Snowbanks, entombed cars

Two men clearing snow from the roof of a home in North Andover, Mass. Officials across the storm-slammed Northeast are warning of a new danger as rain and higher temperatures set in: Roof collapses.
Two men clearing snow from the roof of a home in North Andover, Mass. Officials across the storm-slammed Northeast are warning of a new danger as rain and higher temperatures set in: Roof collapses. (ELISE AMENDOLA / Associated Press)

Still, as New England and N.Y. dig out, data are showing the snowstorm wasn't that bad.

Posted: February 12, 2013

HARTFORD, Conn. - The workweek opened with a white-knuckle ride Monday in the snow-clobbered Northeast as drivers encountered unplowed streets, two-lane roads reduced to a single channel, and snowbanks so high it was impossible see around corners.

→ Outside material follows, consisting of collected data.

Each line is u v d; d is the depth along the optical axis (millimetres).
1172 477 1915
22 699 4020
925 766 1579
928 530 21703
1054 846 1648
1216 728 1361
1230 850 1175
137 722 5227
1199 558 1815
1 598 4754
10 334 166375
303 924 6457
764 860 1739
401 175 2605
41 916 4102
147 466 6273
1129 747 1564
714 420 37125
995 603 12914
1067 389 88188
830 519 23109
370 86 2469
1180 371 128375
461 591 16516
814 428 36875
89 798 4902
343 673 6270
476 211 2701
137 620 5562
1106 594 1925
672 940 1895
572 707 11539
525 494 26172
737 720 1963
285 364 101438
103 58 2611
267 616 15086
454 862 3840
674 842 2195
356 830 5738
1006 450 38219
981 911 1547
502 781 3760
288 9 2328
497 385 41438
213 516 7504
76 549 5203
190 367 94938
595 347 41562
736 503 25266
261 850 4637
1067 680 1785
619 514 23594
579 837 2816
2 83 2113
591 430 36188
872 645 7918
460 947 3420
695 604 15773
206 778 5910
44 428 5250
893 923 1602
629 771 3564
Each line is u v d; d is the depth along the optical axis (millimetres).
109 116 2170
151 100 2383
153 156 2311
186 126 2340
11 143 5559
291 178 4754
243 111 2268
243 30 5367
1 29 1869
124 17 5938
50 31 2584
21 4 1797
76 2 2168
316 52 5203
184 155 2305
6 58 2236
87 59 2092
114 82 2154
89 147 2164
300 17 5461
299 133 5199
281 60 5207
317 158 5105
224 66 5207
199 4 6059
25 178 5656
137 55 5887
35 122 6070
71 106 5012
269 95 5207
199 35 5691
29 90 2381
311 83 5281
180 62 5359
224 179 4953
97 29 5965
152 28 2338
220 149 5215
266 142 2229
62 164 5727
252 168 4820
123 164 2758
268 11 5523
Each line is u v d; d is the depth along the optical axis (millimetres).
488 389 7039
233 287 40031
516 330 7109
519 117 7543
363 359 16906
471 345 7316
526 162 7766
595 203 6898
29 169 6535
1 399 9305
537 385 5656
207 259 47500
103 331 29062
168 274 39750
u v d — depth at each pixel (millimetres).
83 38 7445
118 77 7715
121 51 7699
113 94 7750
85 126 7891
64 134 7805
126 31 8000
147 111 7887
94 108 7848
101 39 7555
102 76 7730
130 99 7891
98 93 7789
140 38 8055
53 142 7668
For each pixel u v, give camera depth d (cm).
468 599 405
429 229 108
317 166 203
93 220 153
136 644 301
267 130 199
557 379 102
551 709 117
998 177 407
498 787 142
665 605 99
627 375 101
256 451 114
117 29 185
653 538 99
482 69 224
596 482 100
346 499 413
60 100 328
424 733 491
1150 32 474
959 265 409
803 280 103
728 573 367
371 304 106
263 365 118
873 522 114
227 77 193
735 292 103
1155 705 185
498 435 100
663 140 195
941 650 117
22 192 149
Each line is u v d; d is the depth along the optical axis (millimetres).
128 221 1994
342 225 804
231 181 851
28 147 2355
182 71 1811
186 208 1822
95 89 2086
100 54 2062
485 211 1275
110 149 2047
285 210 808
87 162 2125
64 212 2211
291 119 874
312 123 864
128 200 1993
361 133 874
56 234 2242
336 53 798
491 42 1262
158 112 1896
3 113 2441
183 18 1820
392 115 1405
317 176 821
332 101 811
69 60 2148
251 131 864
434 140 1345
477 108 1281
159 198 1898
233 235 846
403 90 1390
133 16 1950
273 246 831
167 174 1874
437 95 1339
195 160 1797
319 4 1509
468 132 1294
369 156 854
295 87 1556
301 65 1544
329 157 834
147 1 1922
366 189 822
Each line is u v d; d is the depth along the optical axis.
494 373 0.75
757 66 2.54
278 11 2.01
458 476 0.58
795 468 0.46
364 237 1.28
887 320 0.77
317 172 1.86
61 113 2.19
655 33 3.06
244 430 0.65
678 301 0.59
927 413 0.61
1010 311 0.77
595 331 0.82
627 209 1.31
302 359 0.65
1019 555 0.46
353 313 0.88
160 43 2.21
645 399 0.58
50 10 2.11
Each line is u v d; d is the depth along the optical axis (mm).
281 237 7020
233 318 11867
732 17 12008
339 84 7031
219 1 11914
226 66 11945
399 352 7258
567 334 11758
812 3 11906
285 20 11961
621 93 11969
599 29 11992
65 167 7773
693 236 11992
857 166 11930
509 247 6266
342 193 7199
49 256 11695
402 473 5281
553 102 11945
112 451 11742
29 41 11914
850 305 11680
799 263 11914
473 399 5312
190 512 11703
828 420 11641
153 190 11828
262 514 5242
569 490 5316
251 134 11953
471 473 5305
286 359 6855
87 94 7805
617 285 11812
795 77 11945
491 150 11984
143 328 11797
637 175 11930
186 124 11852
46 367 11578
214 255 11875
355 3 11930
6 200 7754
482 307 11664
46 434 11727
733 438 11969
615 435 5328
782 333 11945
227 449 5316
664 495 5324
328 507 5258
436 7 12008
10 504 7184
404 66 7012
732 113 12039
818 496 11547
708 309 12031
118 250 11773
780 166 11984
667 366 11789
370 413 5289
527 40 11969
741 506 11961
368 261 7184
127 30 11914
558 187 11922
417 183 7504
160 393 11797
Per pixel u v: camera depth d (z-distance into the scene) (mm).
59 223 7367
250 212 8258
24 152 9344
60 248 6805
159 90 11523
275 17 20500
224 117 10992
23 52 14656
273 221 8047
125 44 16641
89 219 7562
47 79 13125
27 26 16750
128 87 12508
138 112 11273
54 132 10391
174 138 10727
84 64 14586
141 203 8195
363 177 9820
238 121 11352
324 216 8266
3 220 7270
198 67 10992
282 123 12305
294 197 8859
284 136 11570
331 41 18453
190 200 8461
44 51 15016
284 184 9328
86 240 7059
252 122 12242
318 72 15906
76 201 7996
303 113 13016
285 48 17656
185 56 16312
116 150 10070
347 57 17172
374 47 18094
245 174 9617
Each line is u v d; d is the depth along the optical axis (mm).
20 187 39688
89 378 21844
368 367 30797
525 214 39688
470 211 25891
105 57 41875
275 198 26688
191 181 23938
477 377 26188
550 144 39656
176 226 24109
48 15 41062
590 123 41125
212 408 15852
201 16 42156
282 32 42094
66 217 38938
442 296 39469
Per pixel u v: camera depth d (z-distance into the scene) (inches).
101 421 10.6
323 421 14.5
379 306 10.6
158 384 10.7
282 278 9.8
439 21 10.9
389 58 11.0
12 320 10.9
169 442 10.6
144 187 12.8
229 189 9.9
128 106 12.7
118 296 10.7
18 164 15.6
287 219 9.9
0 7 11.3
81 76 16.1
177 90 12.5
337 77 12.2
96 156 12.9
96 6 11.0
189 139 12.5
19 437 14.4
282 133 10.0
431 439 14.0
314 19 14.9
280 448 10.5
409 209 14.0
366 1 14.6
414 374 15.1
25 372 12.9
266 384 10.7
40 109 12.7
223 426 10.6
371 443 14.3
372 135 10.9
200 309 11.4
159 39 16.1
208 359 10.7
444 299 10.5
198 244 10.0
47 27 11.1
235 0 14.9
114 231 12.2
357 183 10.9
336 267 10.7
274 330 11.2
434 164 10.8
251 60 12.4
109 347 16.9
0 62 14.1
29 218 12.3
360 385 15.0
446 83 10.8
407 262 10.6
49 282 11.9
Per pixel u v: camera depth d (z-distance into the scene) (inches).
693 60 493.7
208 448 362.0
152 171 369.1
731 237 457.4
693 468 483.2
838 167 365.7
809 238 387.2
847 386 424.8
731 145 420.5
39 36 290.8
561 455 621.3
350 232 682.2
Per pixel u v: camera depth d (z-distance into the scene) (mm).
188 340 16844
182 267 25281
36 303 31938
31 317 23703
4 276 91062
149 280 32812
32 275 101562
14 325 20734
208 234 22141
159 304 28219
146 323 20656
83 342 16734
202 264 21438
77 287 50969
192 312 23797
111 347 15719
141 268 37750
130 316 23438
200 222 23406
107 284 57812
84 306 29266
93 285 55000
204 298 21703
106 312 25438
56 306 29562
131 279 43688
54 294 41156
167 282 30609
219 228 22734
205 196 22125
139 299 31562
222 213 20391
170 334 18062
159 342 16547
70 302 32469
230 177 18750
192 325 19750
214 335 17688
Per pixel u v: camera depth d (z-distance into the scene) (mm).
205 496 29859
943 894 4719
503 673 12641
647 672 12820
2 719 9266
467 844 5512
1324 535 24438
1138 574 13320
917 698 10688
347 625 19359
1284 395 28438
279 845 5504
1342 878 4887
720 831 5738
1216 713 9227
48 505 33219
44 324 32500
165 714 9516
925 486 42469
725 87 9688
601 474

After the epic storm swept through much of New England and New York on Friday and Saturday, dumping 1 to 3 feet of snow, most schools remained closed Monday. About 130,000 homes and businesses were still waiting for the electricity to come back on, down from a peak of 650,000. More than 110,000 of those still waiting were in Massachusetts.

The storm was blamed for at least 15 deaths in the United States and Canada, and officials warned of a new danger as rain and higher temperatures set in: roof collapses.

In hard-hit Connecticut, where some places were buried in more than 3 feet of snow, the National Guard used heavy equipment to clear roads in the state's three biggest cities.

In New York, where hundreds of cars became stuck on the Long Island Expressway, some motorists vented their anger at Gov. Andrew Cuomo for not acting more quickly to shut down major roads, as other governors did, and for not plowing more aggressively.

Cuomo has defended his handling of the crisis, saying that more than one-third of the state's snow-removal equipment had been sent to the area. He also said he wanted to give motorists the chance to get home from work.

In the long weather history of the Northeast, the snowstorm wasn't that bad - it ranked 16th on one scale and 25th on another, according to initial data from the National Oceanic and Atmospheric Administration. The measuring systems take into account the size of the snowstorm, the amount of snow, and the number of people in its path.

The storm didn't rank very high, said National Climatic Data Center meteorologist Mike Squires, because only a small area, about 190 square miles, had 30 inches or more of snow.